Though, as a healthy pregnant woman, it is necessary to realize that we can't do everything exactly the way we used to, it's important to continue to do the things we love, the things that make us feel strong and vibrant. It's even more important to recognize when we need to slow down, breathe, and be gentle with ourselves.
Having trained with Jane Austen, one of the most widely recognized prenatal yoga instructors/doulas in the bay area and having done yoga for nearly 10 years before becoming pregnant, I continued a strong yoga practice throughout my pregnancy. My daily practice reduced my nausea, made me more energetic, helped me sleep better at night, relieved common pregnancy discomforts, and made me feel strong and ready for childbirth and motherhood.
I am ecstatic to offer prenatal privates and small group classes to accompany mammas to be thorough the trimesters of their pregnancies so they can comfortably and safely continue their established yoga practice. To help them recognize and accept that sometimes it's better to slow down and breathe, and aide in preparation for labor, birth, and motherhood.
After a long labor and a healthy birth, I found myself almost immediately craving my yoga practice. I searched in vain for information and classes for postnatal women, for suggestions on how to safely re-start my practice. I was totally defeated when my doctor said nothing could be done until 6 weeks post pregnancy and only after I had done re-education (physical therapy) of the perineum.
The rebel that I am (ha) I kept doing my own practice, eventually figuring out how to adjust to my post-natal body. When I finally made it to the physical therapist at 10 weeks post birth (a colicky baby made it hard to get out of the house) she was awestruck at my perineum's health and strength. It was the yoga.

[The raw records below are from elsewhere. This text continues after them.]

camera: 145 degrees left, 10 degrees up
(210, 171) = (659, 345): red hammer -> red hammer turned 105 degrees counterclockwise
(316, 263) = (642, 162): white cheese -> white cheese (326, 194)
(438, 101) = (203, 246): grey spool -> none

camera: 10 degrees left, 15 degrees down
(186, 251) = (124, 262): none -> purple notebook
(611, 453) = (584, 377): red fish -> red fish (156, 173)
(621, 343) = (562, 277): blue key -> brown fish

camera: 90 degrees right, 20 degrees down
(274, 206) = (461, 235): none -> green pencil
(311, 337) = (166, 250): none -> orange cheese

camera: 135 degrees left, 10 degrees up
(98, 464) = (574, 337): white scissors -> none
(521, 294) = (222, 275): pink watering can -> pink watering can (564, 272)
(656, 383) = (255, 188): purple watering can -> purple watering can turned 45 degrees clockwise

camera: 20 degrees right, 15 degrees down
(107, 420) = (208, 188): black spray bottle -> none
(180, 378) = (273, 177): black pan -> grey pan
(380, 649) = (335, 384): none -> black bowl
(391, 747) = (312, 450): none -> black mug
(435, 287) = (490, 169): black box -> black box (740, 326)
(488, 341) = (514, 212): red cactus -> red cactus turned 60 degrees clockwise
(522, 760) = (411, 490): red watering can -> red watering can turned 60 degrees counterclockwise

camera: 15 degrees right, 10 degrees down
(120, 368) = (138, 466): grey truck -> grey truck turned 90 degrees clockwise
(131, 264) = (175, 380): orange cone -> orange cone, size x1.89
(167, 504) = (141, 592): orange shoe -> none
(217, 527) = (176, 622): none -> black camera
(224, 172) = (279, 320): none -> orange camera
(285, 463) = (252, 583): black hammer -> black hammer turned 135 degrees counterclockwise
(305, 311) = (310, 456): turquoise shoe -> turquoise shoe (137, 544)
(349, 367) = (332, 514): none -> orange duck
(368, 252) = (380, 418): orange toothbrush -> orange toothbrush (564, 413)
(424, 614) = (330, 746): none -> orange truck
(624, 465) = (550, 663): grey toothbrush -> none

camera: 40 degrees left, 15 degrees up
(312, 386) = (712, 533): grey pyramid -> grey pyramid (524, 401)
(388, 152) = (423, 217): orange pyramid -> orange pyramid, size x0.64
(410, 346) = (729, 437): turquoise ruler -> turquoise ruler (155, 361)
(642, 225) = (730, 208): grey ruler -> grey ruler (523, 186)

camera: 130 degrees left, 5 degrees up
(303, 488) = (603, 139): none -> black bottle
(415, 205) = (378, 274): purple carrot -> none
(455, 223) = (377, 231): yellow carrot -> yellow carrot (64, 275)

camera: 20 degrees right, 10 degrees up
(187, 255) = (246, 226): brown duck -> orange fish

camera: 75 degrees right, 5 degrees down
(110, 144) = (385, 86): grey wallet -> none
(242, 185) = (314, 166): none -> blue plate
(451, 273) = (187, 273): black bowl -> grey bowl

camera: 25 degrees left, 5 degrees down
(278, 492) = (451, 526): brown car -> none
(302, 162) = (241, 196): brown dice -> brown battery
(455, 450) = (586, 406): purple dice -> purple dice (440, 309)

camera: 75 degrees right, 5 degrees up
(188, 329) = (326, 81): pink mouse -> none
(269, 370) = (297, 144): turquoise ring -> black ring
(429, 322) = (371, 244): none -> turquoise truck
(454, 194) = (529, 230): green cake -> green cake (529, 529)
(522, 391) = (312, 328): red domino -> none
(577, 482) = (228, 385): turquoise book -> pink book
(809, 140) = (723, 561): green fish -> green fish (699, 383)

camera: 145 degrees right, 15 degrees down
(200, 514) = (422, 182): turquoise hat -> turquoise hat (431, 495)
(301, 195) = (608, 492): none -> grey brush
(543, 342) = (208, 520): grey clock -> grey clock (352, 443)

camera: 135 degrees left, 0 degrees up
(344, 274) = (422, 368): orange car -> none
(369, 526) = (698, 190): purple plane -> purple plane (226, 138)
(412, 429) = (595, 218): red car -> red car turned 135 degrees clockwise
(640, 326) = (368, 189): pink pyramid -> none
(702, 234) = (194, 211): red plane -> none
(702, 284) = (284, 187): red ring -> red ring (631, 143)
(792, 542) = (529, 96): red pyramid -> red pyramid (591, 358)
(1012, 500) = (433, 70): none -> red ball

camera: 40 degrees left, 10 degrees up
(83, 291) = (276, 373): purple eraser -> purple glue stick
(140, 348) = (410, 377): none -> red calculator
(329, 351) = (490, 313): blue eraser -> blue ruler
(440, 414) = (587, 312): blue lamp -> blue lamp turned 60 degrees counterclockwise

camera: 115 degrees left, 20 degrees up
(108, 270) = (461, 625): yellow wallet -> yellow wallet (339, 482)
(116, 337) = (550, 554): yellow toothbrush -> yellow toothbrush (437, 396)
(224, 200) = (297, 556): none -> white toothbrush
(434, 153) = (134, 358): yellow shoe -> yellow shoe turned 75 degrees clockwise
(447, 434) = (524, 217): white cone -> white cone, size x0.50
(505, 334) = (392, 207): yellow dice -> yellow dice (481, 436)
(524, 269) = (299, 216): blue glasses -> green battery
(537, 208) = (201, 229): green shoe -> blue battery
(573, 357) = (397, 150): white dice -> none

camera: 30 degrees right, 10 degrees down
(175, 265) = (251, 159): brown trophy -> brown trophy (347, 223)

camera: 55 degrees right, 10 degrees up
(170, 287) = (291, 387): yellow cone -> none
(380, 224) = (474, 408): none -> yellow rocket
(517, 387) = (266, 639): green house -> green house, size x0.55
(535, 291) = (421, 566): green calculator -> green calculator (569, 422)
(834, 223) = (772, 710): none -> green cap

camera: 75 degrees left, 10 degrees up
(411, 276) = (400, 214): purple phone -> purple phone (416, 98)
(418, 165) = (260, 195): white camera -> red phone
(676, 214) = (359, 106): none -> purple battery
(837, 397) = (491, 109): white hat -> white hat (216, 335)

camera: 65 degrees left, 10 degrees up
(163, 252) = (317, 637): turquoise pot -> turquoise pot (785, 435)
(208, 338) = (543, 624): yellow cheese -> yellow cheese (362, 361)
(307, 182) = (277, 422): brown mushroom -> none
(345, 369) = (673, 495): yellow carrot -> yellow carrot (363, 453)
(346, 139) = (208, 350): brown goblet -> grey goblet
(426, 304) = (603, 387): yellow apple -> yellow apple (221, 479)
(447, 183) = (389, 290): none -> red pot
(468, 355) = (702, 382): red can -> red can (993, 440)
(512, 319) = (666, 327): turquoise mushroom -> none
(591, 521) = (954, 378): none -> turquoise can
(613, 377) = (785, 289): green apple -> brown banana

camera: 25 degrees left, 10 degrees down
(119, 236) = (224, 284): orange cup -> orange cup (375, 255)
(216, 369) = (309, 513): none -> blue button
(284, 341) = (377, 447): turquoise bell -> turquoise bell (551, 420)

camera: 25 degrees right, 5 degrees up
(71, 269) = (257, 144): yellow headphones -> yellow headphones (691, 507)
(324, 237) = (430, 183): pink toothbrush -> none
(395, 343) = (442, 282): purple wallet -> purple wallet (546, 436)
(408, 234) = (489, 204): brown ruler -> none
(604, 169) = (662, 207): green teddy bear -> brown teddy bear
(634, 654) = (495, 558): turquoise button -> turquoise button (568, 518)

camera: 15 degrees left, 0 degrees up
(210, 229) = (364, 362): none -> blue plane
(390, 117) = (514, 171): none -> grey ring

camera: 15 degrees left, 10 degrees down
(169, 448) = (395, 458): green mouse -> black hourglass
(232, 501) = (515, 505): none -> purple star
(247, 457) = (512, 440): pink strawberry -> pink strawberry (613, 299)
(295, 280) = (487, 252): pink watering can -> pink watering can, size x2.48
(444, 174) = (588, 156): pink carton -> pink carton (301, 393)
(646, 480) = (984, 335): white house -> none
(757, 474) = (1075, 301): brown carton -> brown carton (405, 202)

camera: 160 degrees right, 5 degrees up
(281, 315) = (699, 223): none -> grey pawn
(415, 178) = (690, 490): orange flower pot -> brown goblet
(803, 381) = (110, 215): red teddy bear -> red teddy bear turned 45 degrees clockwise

I subsequently found a doctor that teaches what I had discovered on my own. That gentle yoga focused on moving the organs back to their pre pregnancy location, and perineum exercises immediately after birth, is not only possible, but preferably done in the first weeks when ligaments are still pliable. She was not only a doctor (M.D.), specializing in childbirth, but a yoga teacher, and a mother. And happenstance has a training facility/yoga studio in Paris. In October 2015, there was an opening for Dr. De Gasquet's prenatal/postnatal yoga teacher training, so I immediately signed up. Now I know the reason that what I learned on my own worked and I have learned how to safely to modify post-natal exercises for all types of births.. The best news of all, it can be done as early as day 1 post-birth.